TASK :: Wherever "target" appears in the records below, copy the line that holds it.

Collection entries:
━━━━━━

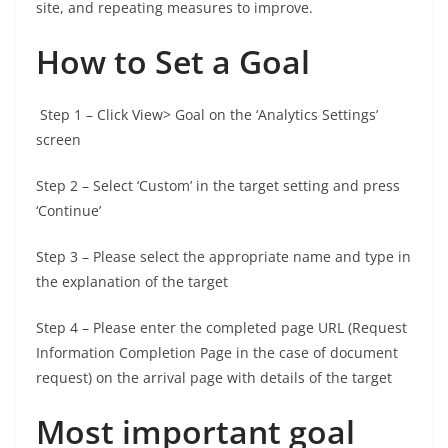
site, and repeating measures to improve.
How to Set a Goal
Step 1 – Click View> Goal on the ‘Analytics Settings’
screen
Step 2 – Select ‘Custom’ in the target setting and press
‘Continue’
Step 3 – Please select the appropriate name and type in
the explanation of the target
Step 4 – Please enter the completed page URL (Request
Information Completion Page in the case of document
request) on the arrival page with details of the target
Most important goal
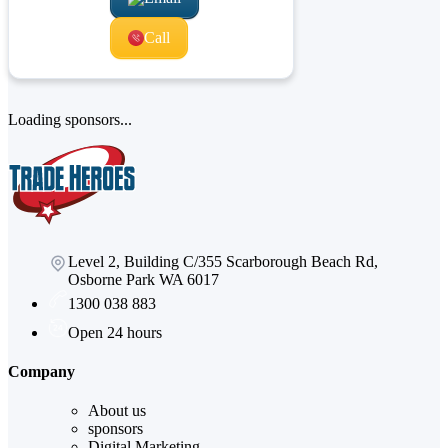
Call
Loading sponsors...
Level 2, Building C/355 Scarborough Beach Rd,
Osborne Park WA 6017
1300 038 883
Open 24 hours
Company
About us
sponsors
Digital Marketing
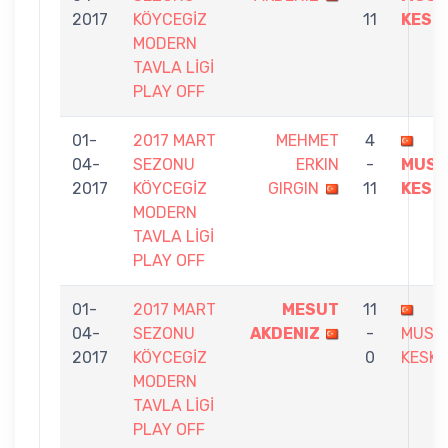
2017
KÖYCEGİZ
11
KESK
MODERN
TAVLA LİGİ
PLAY OFF
01-
2017 MART
MEHMET
4
04-
SEZONU
ERKIN
-
MUST
2017
KÖYCEGİZ
GIRGIN
11
KESK
MODERN
TAVLA LİGİ
PLAY OFF
01-
2017 MART
MESUT
11
04-
SEZONU
AKDENIZ
-
MUST
2017
KÖYCEGİZ
0
KESKI
MODERN
TAVLA LİGİ
PLAY OFF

━━━━━━

SOLUTION TO THIS PROBLEM ::
Step 2 – Select ‘Custom’ in the target setting and press
the explanation of the target
request) on the arrival page with details of the target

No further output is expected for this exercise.